- **Cosa fare**: Restituisci, senza alcuna modifica, il passo della recensione dell'EP dei La Griffe che parte da "Ep di lancio" e termina con "coinvolgente effetto scenico.".

- **Testo fornito**:
——

La Griffe – Hypno-Pop (Autoproduzione)

Ep di lancio della band di Roma che intasca una prova dal sicuro impatto emozionale che mescola elementi della quotidianità in un pop rimescolato a dovere, con una forma canzone che abbraccia l’elettronica, tra techno ed electrohouse spruzzato e rappato in un sali scendi canoro e musicale che tesse trame di originalità e convince fin da Deserto per passare al singolo Where are you going? e infiltrando il proprio essere costante in una ricerca che si fa concretezza in pezzi come Suoni e Altrove a identificare al meglio una realtà che sa sfruttare le carte in proprio possesso nell’intento di dare nuova aria e nuova linfa ad un panorama saturo di proposte; sentiremo ancora parlare dei La griffe, ne sono certo, una band che nella ricerca elettronica ha saputo dare movimento circolare a costrutti pop di grande e coinvolgente effetto scenico.

——

- **Materiale di partenza**:

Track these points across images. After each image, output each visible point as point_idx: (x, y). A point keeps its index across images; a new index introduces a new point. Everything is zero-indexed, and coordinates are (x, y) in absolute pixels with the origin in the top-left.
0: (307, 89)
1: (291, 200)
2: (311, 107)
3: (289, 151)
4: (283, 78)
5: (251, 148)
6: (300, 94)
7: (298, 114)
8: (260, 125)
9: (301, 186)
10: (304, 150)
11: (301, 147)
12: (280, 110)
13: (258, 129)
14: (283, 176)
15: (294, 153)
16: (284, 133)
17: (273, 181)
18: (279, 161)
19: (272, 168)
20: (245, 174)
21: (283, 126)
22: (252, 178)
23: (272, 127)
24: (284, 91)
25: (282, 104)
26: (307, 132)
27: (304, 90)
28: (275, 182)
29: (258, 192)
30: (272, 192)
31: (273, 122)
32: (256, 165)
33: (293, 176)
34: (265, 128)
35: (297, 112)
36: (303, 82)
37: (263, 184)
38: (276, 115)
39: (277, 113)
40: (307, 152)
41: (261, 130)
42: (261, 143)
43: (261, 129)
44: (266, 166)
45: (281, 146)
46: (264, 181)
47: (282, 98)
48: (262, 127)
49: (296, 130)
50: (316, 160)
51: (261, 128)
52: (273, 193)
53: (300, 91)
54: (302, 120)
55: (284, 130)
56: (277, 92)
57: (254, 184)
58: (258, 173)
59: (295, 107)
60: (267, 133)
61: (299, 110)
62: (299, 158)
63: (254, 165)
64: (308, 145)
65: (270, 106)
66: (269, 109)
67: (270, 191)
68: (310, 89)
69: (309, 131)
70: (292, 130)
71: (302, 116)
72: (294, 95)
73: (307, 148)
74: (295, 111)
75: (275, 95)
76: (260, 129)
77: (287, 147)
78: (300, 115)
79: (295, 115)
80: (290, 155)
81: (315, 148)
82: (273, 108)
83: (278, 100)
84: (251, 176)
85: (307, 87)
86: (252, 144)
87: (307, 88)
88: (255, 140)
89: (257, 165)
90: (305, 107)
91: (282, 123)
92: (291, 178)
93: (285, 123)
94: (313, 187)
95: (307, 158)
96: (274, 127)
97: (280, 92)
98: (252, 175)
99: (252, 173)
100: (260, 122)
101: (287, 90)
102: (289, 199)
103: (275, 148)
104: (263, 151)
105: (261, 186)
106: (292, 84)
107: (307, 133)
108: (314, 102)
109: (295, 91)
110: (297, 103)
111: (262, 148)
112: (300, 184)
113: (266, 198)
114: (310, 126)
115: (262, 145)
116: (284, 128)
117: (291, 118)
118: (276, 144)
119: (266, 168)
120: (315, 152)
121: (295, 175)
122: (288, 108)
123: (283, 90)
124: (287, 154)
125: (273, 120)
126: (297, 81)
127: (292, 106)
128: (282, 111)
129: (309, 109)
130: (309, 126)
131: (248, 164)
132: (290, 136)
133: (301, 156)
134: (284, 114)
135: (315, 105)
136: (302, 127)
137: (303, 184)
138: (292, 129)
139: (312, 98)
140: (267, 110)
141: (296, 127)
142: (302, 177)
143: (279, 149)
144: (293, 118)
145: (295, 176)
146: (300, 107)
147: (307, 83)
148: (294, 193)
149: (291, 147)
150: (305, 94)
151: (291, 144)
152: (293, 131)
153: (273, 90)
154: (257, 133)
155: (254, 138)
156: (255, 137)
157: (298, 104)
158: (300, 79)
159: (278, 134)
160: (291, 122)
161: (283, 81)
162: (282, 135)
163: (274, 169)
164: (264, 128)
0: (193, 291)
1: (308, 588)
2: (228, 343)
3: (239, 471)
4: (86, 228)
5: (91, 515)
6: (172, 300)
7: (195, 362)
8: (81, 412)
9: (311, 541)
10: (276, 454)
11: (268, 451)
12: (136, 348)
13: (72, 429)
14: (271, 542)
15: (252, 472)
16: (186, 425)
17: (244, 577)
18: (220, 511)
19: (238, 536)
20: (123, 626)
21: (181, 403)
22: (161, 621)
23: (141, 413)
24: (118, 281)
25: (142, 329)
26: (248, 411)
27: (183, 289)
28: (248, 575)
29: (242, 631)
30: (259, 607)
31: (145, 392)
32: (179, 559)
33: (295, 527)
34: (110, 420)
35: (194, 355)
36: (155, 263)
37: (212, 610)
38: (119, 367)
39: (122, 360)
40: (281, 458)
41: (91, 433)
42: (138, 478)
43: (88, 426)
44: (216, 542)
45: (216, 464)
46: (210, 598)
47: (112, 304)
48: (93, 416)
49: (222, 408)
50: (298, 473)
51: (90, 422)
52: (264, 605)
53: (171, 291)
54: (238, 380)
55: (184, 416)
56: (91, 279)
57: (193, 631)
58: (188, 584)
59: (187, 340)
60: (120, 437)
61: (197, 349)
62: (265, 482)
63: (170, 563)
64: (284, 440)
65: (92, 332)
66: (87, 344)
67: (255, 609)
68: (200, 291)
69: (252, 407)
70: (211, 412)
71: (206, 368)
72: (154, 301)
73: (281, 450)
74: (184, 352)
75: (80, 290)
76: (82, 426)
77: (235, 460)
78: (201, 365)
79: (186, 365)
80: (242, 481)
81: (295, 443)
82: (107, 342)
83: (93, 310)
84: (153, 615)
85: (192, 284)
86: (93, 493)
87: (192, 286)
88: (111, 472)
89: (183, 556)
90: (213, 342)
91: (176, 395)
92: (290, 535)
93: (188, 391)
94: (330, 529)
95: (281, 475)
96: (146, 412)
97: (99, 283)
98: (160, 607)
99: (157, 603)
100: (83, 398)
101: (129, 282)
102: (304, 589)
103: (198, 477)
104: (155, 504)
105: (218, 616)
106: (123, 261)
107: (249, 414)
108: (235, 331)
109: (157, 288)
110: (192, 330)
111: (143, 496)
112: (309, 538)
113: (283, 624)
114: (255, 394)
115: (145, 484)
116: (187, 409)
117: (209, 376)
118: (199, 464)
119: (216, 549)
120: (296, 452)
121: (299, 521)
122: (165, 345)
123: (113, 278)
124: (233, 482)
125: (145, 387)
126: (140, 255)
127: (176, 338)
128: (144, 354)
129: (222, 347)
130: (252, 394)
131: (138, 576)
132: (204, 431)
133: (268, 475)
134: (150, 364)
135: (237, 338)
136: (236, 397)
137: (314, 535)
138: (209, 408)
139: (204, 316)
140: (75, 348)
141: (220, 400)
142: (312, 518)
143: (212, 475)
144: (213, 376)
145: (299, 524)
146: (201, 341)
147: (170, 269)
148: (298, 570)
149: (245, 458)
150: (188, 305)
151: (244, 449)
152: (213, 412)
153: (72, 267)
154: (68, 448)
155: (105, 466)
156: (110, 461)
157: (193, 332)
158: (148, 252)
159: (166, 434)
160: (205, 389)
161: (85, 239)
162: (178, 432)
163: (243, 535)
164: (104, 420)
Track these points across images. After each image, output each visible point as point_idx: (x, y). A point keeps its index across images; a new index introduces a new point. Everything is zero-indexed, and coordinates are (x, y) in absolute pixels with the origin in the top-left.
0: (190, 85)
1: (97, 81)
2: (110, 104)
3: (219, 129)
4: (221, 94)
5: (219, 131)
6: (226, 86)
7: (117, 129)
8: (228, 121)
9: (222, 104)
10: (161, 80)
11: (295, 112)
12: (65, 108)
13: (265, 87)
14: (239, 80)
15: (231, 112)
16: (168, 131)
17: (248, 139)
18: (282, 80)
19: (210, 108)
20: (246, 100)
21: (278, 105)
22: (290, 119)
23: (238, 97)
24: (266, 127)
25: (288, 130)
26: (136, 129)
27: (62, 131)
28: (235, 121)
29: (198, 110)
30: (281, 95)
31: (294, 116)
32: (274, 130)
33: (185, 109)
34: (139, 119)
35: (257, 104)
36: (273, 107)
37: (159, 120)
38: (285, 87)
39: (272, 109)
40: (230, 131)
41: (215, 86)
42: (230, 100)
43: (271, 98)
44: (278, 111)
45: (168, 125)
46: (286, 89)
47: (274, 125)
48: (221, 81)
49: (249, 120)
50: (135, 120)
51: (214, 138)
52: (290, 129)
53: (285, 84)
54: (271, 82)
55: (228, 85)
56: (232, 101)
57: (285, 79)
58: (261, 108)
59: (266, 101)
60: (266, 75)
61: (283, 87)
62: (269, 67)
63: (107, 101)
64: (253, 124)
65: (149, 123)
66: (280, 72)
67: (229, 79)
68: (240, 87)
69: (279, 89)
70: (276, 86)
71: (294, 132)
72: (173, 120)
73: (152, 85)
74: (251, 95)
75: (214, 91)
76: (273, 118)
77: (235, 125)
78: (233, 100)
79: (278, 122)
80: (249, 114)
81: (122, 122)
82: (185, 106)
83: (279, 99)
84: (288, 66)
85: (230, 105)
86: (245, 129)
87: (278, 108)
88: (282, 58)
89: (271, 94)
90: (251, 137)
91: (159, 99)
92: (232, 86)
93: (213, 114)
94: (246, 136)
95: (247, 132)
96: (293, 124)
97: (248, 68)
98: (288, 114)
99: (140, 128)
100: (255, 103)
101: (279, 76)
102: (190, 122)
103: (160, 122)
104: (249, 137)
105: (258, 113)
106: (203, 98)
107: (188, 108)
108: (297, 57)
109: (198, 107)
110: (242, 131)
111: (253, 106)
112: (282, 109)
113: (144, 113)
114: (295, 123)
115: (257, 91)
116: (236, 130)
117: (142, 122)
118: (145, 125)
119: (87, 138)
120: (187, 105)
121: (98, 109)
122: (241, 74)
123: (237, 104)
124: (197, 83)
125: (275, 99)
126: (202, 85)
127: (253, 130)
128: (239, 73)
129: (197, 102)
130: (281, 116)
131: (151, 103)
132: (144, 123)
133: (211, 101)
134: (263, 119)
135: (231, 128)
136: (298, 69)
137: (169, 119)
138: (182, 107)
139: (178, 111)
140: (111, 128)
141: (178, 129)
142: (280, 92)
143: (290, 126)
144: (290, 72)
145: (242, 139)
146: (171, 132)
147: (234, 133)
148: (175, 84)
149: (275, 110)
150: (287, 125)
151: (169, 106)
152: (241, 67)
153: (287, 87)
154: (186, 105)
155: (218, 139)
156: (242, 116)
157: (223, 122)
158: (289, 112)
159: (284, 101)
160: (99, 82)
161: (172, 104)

——

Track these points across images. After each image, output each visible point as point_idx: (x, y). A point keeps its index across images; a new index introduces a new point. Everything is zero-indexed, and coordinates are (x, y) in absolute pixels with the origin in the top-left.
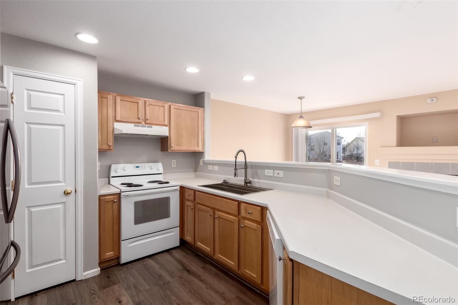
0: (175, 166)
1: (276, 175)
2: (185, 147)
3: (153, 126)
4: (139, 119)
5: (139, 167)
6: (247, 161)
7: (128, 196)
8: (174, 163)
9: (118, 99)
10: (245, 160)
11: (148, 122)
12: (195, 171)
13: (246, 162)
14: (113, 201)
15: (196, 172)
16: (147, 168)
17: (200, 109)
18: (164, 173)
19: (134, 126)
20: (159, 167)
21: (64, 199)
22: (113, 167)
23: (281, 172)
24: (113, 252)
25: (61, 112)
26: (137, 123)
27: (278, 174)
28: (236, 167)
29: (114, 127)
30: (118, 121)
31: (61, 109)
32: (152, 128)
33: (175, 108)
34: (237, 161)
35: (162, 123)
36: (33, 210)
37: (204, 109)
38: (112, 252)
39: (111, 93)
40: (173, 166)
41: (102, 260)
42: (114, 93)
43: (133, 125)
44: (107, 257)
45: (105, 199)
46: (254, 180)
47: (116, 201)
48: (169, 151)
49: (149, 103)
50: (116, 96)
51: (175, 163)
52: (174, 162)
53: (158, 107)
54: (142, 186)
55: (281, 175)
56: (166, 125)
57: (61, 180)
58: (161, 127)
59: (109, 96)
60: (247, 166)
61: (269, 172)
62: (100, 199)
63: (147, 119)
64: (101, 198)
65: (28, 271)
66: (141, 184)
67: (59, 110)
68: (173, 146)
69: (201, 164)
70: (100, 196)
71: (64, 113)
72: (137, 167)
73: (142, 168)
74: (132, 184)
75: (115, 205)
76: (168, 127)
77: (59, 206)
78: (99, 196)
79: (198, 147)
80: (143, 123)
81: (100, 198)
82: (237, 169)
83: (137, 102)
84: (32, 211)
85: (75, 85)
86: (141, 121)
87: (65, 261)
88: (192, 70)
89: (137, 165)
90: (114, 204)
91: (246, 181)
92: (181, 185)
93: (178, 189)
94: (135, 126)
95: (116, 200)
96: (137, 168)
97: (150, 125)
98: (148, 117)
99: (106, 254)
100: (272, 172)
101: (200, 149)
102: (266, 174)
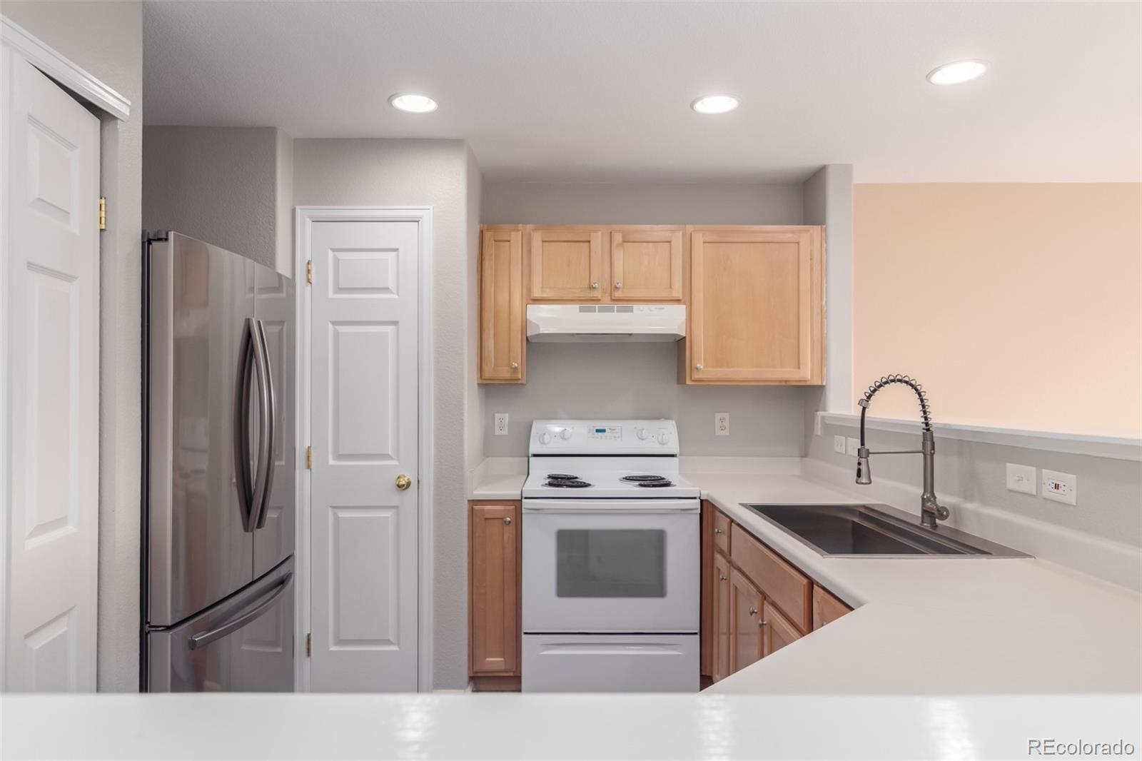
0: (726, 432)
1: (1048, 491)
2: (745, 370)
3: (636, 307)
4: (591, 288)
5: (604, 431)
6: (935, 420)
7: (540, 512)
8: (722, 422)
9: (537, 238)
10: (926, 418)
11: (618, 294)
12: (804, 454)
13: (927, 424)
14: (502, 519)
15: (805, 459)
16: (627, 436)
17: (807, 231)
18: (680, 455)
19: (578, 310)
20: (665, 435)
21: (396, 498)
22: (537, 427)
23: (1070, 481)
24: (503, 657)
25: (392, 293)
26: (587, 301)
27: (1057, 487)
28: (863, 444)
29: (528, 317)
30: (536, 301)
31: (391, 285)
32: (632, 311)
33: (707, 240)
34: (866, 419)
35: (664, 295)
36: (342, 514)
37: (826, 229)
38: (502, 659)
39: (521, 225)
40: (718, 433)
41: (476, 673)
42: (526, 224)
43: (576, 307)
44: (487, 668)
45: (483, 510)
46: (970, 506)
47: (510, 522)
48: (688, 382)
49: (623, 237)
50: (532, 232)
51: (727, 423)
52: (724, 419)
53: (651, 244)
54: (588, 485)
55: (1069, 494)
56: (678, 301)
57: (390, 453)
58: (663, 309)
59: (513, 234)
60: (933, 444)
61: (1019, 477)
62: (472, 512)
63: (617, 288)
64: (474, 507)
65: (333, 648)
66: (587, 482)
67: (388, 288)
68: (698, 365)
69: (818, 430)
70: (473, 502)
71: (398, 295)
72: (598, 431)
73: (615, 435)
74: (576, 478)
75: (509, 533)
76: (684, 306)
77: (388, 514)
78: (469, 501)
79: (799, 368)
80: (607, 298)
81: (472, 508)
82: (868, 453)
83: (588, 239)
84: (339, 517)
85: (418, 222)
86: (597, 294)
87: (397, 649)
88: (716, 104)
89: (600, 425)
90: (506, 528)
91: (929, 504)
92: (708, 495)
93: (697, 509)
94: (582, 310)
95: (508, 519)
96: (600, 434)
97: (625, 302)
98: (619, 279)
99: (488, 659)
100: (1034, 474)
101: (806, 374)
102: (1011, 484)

——

- **Soluzione**:
Ep di lancio della band di Roma che intasca una prova dal sicuro impatto emozionale che mescola elementi della quotidianità in un pop rimescolato a dovere, con una forma canzone che abbraccia l’elettronica, tra techno ed electrohouse spruzzato e rappato in un sali scendi canoro e musicale che tesse trame di originalità e convince fin da Deserto per passare al singolo Where are you going? e infiltrando il proprio essere costante in una ricerca che si fa concretezza in pezzi come Suoni e Altrove a identificare al meglio una realtà che sa sfruttare le carte in proprio possesso nell’intento di dare nuova aria e nuova linfa ad un panorama saturo di proposte; sentiremo ancora parlare dei La griffe, ne sono certo, una band che nella ricerca elettronica ha saputo dare movimento circolare a costrutti pop di grande e coinvolgente effetto scenico.